QUINNESEC – Verso Paper Corp., already a harvester of trees for making its paper products, will soon have greater capacity to utilize formerly discarded wood parts like treetops, limbs and bark to create energy at the plant.
It’s part of a new Renewable Energy Project at Verso’s Quinnesec Mill, located on a 2,200-acre site east of Iron Mountain. When work is complete near the end of this year the mill will produce over 95 percent of its onsite electrical generation from renewable biomass.
The $43 million project includes design upgrades to the mill’s existing combination boiler, which burns biomass from waste wood sources. The project will include the addition of a new biomass handling system, and the installation of a new Siemens turbine generator. The project will allow for the increased generation of the mill’s own electricity.
“The implementation of the Quinnesec Renewable Energy Project is in alignment with Verso’s three-pronged energy strategy, which is to reduce overall energy consumption, generate more green energy from renewable biomass and reduce our carbon footprint, all while reducing costs,” said Mike Jackson, Verso’s President and Chief Executive Officer.
When the new system is online, it will lower the plant’s reliance on coal and reduce its carbon footprint (emissions will be reduced through better controls and improved combustion).
The plant will be able to more than double its capacity to generate electricity from wood fuel. Outside the mill, increased demand from the plant’s supply chain could create as many as 50 new jobs in the regional wood supply system.
Verso Paper Corp.-Quinnesec Mill Communications Manager Mark Pontti said Verso’s Bucksport Mill is adding similar equipment in 2012.
“This project will add reliability and stability to our process, and that translates into stability for our employees and our operations,” Pontti said. “We think it will make us a much more desirable place to invest additional capital, and positions us well for the future.”
The start of the project was announced in June 2010. We paid a visit to the project on Aug. 29, a day the plant was employing about 250 Hardhats and wrapping up a two-week outage associated with the biomass project. “We saw some nice work,” said Tim Smith, project manager for general contractor C.R. Meyer. “The outage went very well.”
Pontti said Verso is enthused about the biomass project in good part because of all the efficiencies the plant will gain. The tree bark and branches that were formerly left to degrade on the forest floor – the woodsmen call it “slash” – will be collected and burned for energy.
In addition to the increase in power production at the plant, some of the steam that’s developed in the process can be used to dry wood pulp during the papermaking process.
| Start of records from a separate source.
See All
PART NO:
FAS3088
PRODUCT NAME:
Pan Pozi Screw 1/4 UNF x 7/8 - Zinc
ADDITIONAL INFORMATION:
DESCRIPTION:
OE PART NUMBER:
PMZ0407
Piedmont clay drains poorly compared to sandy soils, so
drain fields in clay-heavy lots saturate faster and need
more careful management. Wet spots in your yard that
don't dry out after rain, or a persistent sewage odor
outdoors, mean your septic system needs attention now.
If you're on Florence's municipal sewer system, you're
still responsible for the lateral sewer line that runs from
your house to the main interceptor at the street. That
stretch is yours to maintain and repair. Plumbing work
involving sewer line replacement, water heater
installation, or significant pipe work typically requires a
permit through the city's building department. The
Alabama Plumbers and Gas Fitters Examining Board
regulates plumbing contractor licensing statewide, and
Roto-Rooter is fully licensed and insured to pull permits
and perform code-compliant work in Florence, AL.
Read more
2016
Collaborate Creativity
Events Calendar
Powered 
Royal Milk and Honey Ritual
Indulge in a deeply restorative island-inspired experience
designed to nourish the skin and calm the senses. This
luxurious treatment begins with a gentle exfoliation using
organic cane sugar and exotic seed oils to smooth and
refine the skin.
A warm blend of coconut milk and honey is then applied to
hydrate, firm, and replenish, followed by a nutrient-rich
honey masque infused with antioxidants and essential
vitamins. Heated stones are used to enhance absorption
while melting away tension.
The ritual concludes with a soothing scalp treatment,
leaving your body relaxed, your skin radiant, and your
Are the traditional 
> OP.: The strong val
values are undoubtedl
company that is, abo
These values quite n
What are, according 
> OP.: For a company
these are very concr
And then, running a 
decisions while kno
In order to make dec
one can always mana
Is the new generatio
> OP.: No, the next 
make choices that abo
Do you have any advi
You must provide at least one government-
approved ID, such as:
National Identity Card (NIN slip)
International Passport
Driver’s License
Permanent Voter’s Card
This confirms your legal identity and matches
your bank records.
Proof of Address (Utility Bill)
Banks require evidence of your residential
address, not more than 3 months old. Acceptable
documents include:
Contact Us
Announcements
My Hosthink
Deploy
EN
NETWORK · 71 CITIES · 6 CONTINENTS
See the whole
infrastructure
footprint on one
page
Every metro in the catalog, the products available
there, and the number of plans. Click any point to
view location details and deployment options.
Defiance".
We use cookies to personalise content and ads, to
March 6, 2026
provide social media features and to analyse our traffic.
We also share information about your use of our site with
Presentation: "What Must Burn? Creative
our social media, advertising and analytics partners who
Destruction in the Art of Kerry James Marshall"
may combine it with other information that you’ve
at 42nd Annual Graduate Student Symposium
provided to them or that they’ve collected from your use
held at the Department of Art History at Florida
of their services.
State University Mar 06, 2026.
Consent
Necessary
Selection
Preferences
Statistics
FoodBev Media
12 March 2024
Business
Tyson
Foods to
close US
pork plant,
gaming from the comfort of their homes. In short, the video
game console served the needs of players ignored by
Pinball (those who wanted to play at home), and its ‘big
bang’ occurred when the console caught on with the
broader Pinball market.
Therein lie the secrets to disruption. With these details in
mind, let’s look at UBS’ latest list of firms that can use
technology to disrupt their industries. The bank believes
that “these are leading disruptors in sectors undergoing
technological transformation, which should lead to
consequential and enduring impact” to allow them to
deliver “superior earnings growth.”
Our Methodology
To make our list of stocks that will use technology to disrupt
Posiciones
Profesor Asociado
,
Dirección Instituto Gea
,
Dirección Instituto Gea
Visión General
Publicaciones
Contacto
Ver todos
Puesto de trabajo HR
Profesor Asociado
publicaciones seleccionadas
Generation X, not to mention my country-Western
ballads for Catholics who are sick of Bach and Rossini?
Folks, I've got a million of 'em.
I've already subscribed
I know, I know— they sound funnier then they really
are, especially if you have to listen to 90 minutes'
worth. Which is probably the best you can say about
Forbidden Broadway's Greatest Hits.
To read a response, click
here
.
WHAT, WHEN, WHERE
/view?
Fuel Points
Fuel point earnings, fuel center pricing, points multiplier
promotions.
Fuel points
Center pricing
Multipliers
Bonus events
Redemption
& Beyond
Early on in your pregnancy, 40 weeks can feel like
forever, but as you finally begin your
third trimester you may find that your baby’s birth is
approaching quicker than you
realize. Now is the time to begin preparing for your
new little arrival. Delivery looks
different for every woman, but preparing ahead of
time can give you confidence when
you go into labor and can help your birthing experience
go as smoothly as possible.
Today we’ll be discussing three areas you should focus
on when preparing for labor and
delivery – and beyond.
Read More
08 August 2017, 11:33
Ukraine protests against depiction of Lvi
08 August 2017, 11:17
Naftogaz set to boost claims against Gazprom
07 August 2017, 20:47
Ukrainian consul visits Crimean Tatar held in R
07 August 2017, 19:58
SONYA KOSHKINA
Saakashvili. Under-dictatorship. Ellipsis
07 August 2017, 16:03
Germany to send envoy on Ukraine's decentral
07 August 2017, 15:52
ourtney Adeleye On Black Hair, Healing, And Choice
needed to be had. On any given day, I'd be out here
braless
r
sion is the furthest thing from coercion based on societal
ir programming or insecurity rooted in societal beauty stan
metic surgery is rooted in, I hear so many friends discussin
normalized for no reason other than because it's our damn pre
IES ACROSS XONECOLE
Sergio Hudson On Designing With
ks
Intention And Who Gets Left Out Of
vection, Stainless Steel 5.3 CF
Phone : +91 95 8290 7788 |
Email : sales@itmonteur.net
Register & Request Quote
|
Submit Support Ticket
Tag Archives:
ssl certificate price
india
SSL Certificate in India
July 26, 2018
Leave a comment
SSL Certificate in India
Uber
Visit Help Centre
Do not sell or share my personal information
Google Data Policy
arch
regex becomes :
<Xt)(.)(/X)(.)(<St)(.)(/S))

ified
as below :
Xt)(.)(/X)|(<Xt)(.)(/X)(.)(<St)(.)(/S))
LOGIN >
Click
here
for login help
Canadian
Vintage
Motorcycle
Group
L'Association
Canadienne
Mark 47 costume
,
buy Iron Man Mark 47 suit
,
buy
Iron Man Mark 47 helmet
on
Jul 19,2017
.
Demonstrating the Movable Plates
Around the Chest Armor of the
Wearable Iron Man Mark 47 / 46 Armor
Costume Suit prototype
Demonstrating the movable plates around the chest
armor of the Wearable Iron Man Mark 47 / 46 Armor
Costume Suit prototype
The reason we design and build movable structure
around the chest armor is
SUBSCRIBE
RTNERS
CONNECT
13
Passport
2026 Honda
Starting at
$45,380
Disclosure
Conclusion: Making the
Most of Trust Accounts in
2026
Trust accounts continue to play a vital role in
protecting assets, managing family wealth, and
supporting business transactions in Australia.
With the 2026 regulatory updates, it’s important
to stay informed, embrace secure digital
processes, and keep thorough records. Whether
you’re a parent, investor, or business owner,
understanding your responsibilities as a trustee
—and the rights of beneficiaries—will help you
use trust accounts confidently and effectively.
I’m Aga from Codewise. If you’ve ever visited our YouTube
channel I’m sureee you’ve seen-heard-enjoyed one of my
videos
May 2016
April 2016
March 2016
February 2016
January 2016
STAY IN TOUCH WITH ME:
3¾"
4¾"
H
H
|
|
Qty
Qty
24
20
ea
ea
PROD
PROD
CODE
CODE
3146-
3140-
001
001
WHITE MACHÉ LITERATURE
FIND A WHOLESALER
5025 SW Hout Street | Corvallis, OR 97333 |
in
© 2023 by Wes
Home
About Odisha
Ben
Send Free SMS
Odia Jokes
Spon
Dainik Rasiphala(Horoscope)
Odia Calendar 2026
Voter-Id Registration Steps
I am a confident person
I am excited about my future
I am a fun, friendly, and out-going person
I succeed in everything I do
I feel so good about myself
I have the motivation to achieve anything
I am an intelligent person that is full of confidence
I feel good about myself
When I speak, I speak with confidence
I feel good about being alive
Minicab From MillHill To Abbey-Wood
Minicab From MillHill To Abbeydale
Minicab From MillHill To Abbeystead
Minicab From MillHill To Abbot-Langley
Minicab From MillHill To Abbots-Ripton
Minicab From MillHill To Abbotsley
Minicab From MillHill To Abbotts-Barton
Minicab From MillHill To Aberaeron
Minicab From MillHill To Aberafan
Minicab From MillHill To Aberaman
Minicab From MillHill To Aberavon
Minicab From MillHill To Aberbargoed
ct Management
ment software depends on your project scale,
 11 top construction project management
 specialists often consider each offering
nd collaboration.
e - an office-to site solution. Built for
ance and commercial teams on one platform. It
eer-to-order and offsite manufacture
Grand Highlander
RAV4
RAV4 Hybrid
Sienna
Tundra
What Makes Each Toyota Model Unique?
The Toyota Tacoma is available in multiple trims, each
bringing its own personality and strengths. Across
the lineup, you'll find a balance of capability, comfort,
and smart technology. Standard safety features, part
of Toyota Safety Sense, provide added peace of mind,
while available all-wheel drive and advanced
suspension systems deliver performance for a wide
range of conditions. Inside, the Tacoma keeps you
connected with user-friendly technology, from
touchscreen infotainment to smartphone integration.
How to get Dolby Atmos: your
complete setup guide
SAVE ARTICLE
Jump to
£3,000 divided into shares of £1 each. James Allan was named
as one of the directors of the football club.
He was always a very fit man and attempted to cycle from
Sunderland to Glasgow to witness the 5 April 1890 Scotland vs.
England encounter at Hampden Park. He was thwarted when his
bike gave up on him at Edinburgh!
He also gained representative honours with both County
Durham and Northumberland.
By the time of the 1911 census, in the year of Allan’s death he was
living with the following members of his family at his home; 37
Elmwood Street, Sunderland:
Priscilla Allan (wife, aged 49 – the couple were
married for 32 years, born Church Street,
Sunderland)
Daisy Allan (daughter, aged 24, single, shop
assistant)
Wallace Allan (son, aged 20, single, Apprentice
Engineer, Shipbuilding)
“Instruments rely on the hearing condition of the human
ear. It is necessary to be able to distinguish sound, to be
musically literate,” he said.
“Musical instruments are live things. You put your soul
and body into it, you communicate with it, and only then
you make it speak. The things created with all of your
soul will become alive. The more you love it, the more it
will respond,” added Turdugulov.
Pontti said selling any excess power from the plant to local utilities is currently “not in the plans” for Verso, but it’s potentially doable.
The mill is capable of producing more than 1,000 tons per day of coated freesheet paper for offset and rotogravure printing. It also produces market hardwood pulp.
Established in 1985, the Quinnesec mill was started by Champion International Corp. to produce pulp. It began producing paper in 1990. The Quinnesec mill operated for six years for International Paper, and Verso acquired the operation in 2006. Today, the mill employs 475 workers operating one paper machine and a pulp dryer.
Based in Memphis, Tennessee, Verso Paper Corp. is a leading North American producer of coated papers, including coated groundwood and coated freesheet, and super-calendered and specialty products. Verso’s paper products are used primarily in media and marketing applications, including magazines, catalogs and commercial printing applications such as high-end advertising brochures, annual reports and direct-mail advertising.
THE VERSO MILL’S Hog Screen Building under construction. On the lifts are Iron Workers Local 8 members”Spud” Kenarahdiyoho at the roof level, Art Burbey at the second level, and John Roman at ground level. Tree bark will be transported to this building, chipped to a specific size, and then conveyed to a boiler.
BOILERMAKERS Mike Maddock and James Chase of Local 169 place bolts on the stoker front of a waste fuel boiler at the Verso mill. They’re working for C.R. Meyer.
PREPPING A 165-LB. steam line for installation at the Verso Mill are Plumbers and Pipe Fitters Local 111 members Jeff Palmcook and Jon Waoi, working for C.R. Meyer.